Tarefa proposta A
Nos registros, comece na linha que tem "blue arrow: moved" e pare depois da linha que tem "red line: moved 2 px left". Reescreva esse trecho trocando "clockwise" por "to the right", mantenha todo o resto igual e deixe as imagens de fora.

Trecho fornecido
Enquanto a mentalidade que presidiu à decisão que foi tomada pela Direcção do CEJ (que teve que ser corrigida) não for combatida e erradicada do nosso País, nada nos valerá: apenas o fracasso nos espera. Foi, por isso, positivo ver a onde geral de indignação que se levantou com este deplorável episódio, tendo avultado as reacções do Bastonário da Ordem dos Advogados e da Associação Sindical dos Juízes Portugueses lamentando e criticando a solução que tinha sido encontrada em primeira instância. E contribuindo para que o Conselho Pedagógico do mesmo CEJ tenha corrigido a decisão antes tomada (e era o que mais faltava que não o fizesse – estaríamos, autenticamente, na República das Bananas!...).
Neste contexto, não consigo mesmo é perceber a razão da primeira decisão (da Direcção do CEJ). Não terão tido consciência da dimensão do erro que iriam cometer e dos danos que iriam causar?!... Não devem ter tido, porque só depois da decisão do Conselho Pedagógico, corrigindo a sentença inicial, a Directora do CEJ decidiu demitir-se. Tudo demasiado lamentável para ser verdade: claramente, um exemplo que toda a sociedade Portuguesa sem excepção só terá a ganhar se não copiar.
Nota: Este texto foi publicado no jornal Sol e Junho 24, 2011.
5 comentários:
Caro DR. Miguel Frasquilho, também não me parece que a decisão tomada pela Direcção do CEJ, não terá sido adequada; porque:1º- o facto de ter havido suspeitas de "copianço"... as suspeitas não foram confirmadas sem margem para dúvidas, mantendo-se na qualidade de suspeitas até à decisão da classificação mínima. 2º- o facto de "parecer" ter havido "copianço", não é sinónimo de que todos os 140 candidatos, "pareça" terem copiado, o que torna o castigo abusivo. 3º- Sobretudo porque o caso decorre numa instituição de justiça, seria no mínimo esperável que ao caso fosse levantado um inquérito e não tivesse havido decisão, sem que fossem reunidas provas e apuradas culpas. 4º- A decisão do Conselho Pedagógico parece-me acertada, desde que somente aplicada àqueles que realmente copiaram, caso se provasse ter havido "copianço" e em simultâneo, após serem reavaliados e reclassificados, os testes daqueles sobre quem recaíu uma culpa infundada e injusta.

Tarefa proposta B
Resuma em uma frase cada um dos pontos numerados do comentário que aparece no texto sobre a decisão do CEJ.

Material a processar

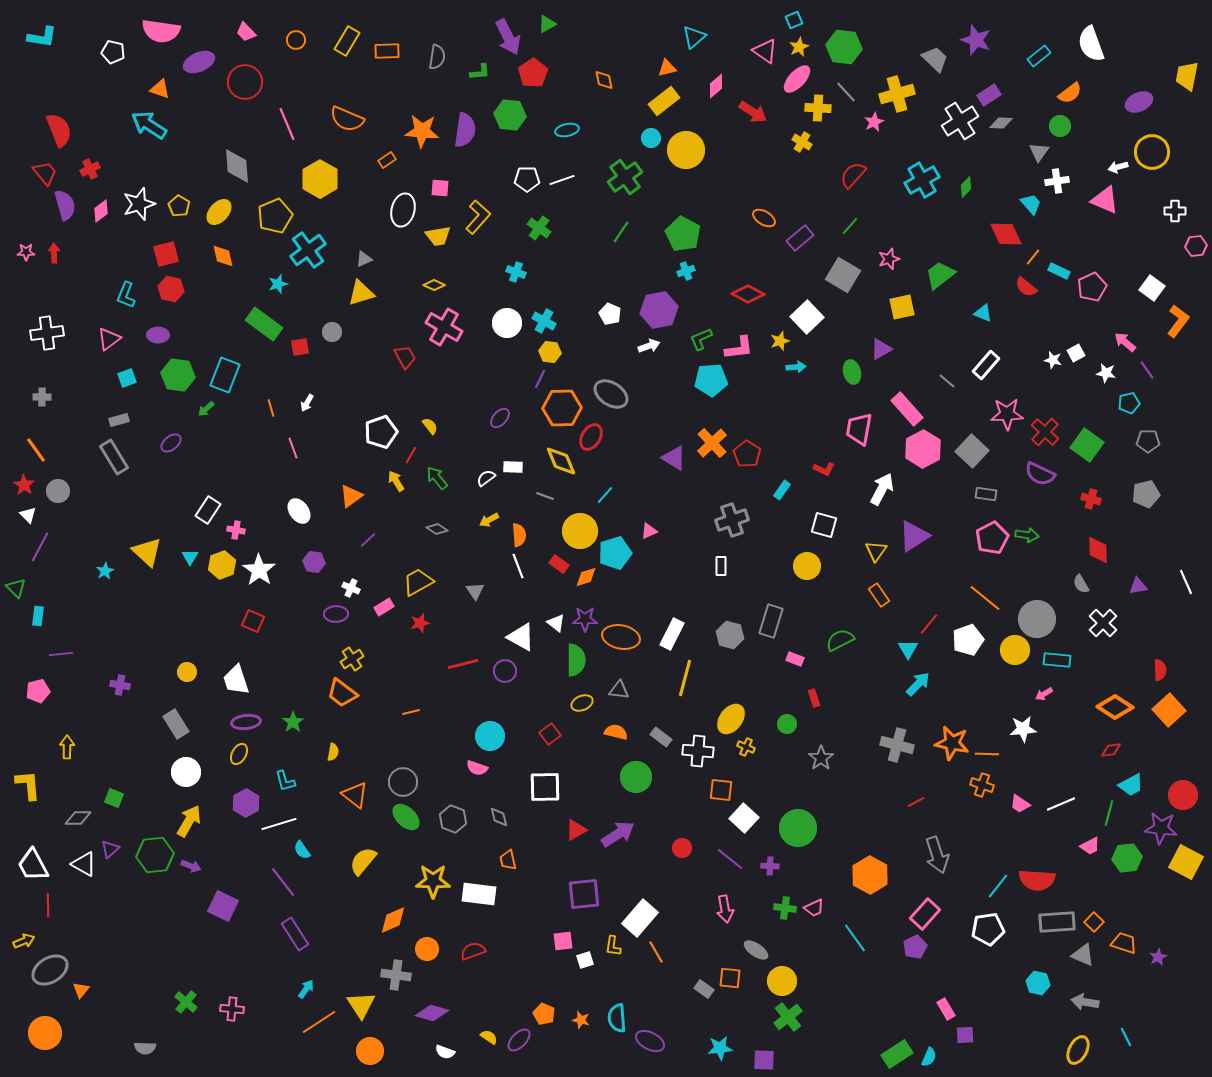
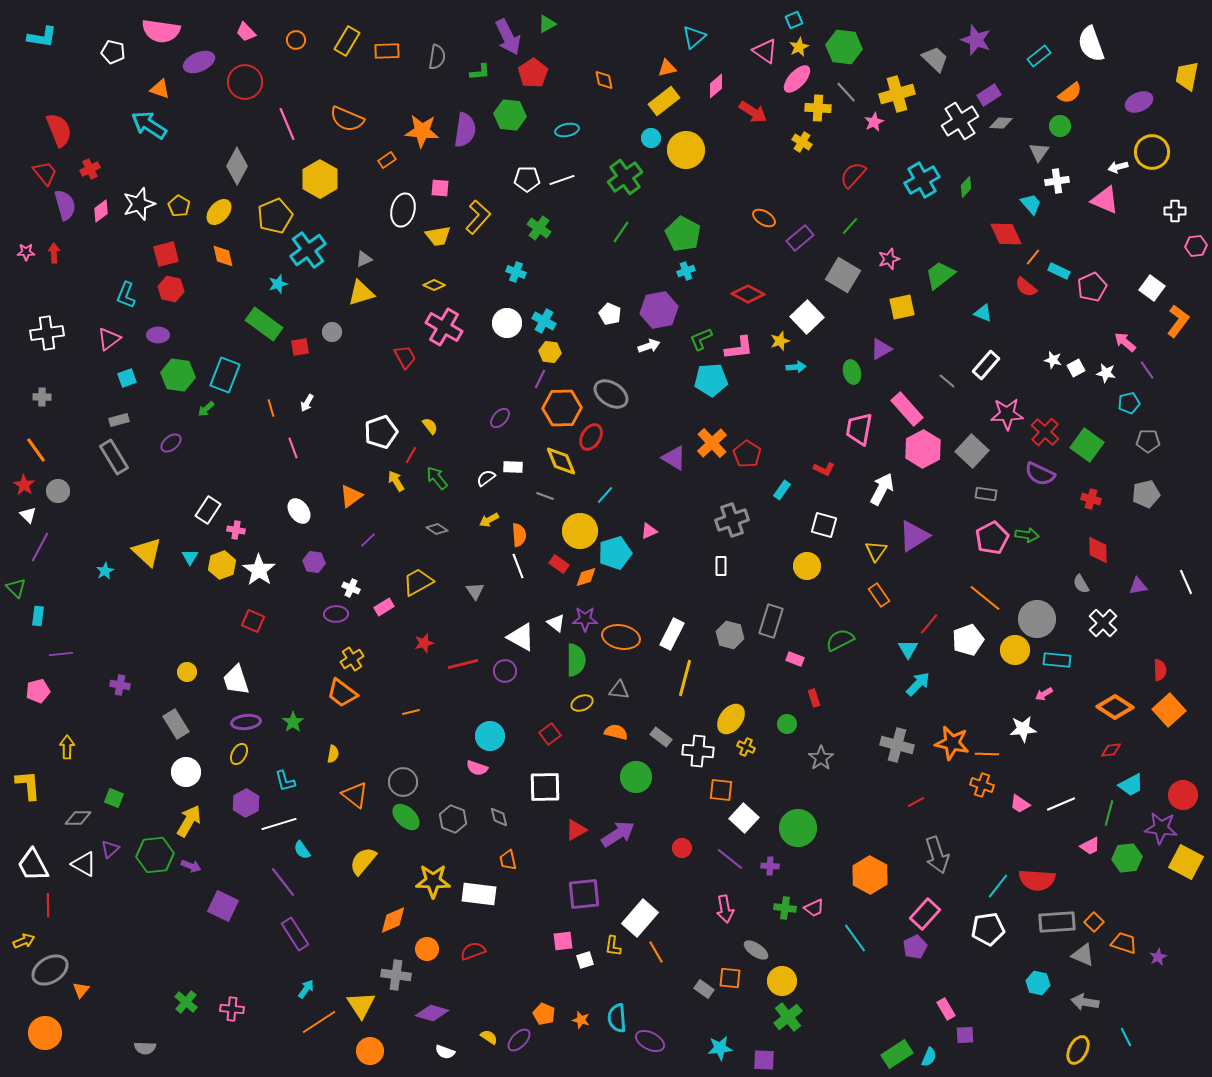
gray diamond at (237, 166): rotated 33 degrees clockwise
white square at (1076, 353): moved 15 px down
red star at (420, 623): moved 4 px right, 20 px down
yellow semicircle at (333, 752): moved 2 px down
* * *
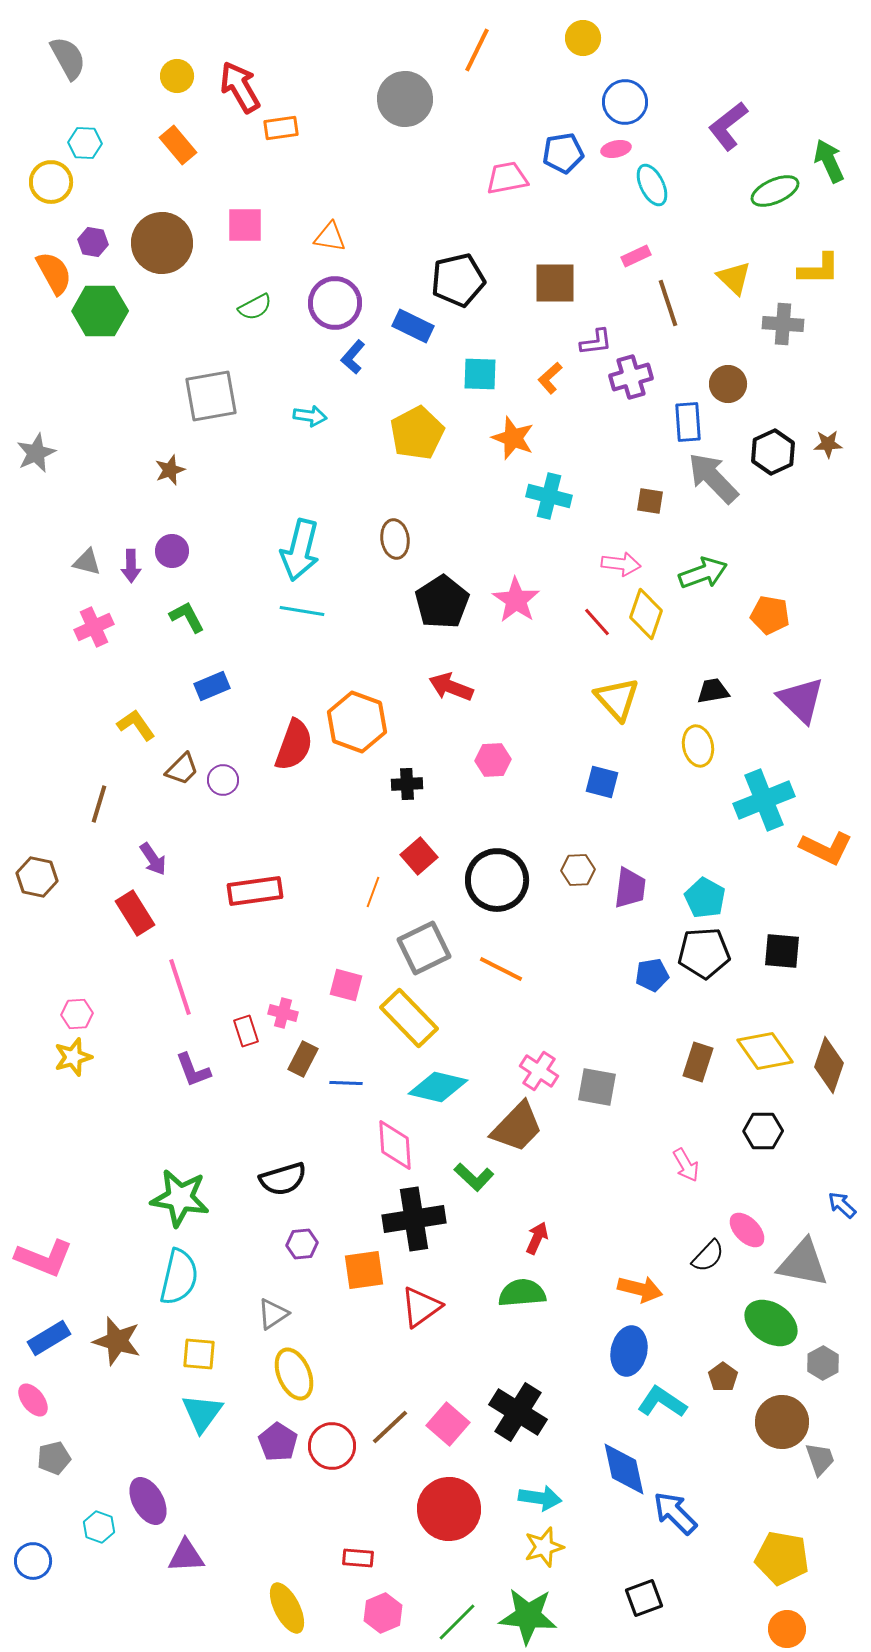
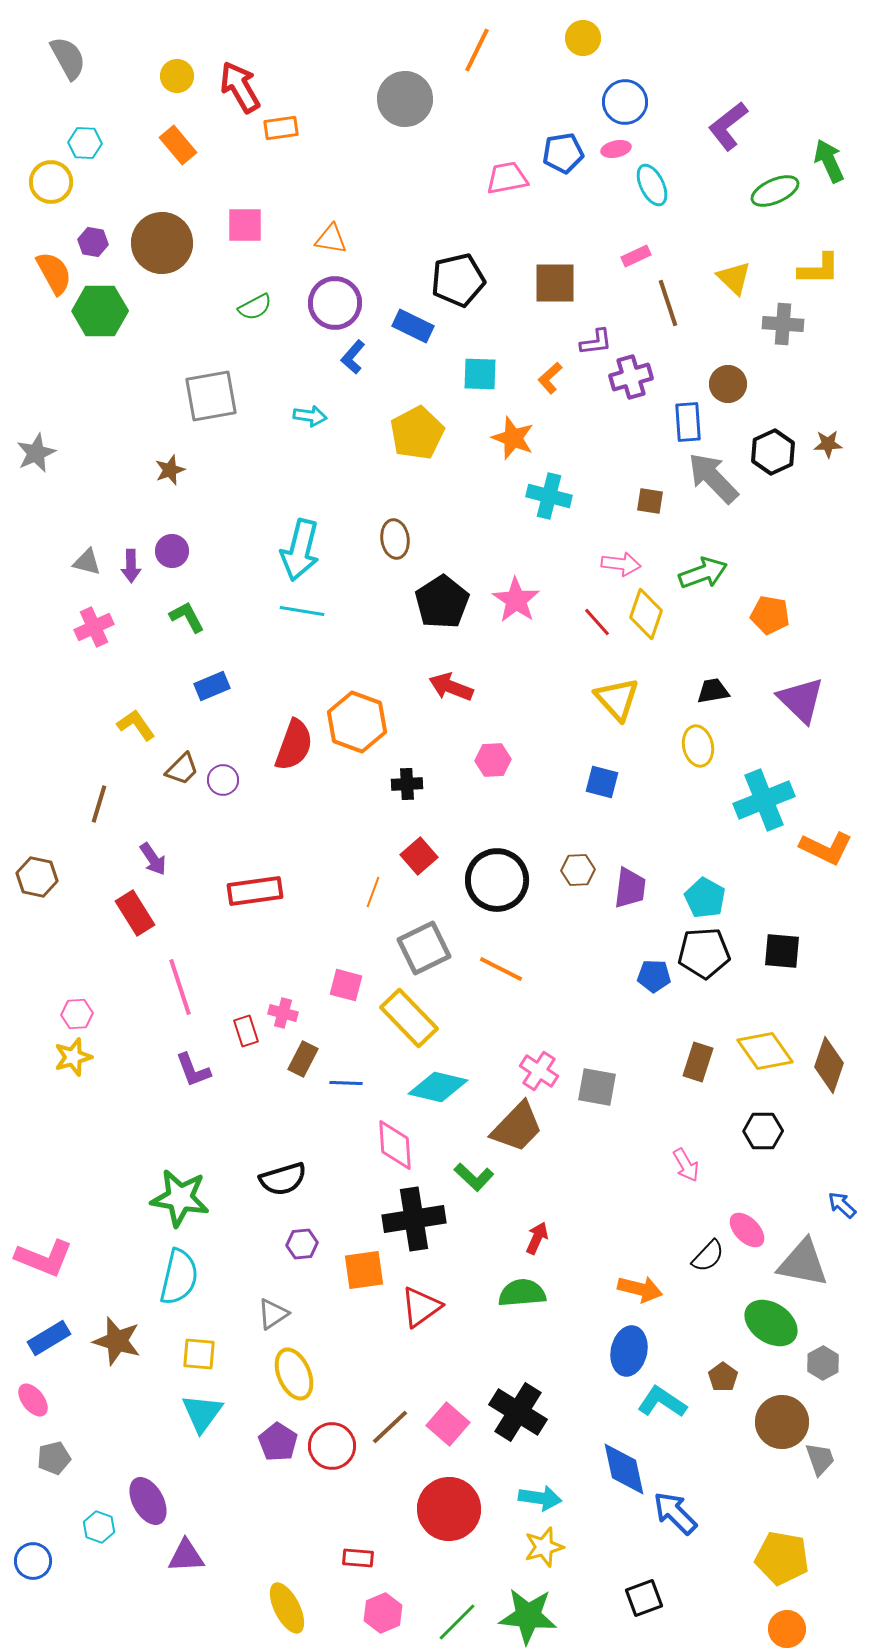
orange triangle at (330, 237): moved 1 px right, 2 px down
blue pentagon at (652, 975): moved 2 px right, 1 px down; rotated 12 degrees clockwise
...
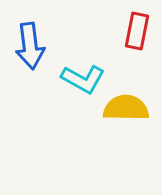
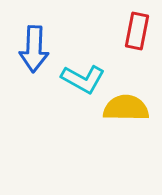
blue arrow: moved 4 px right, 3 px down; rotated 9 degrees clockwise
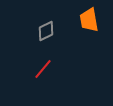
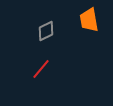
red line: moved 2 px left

Resposta A
blue arrow: moved 4 px right, 3 px down; rotated 9 degrees to the right
red line: moved 2 px left

Resposta B
1º: As suspeitas de cópia não foram confirmadas sem margem para dúvidas e continuaram sendo só suspeitas até a decisão da classificação mínima.
2º: Parecer que houve cópia não quer dizer que todos os 140 candidatos copiaram, e isso torna o castigo abusivo.
3º: Como o caso acontece numa instituição de justiça, seria de esperar que se abrisse um inquérito e que não se decidisse nada sem reunir provas e apurar culpas.
4º: A decisão do Conselho Pedagógico parece acertada, desde que valha só para quem realmente copiou, caso a cópia se prove, e que ao mesmo tempo os testes de quem foi culpado sem razão sejam reavaliados e reclassificados.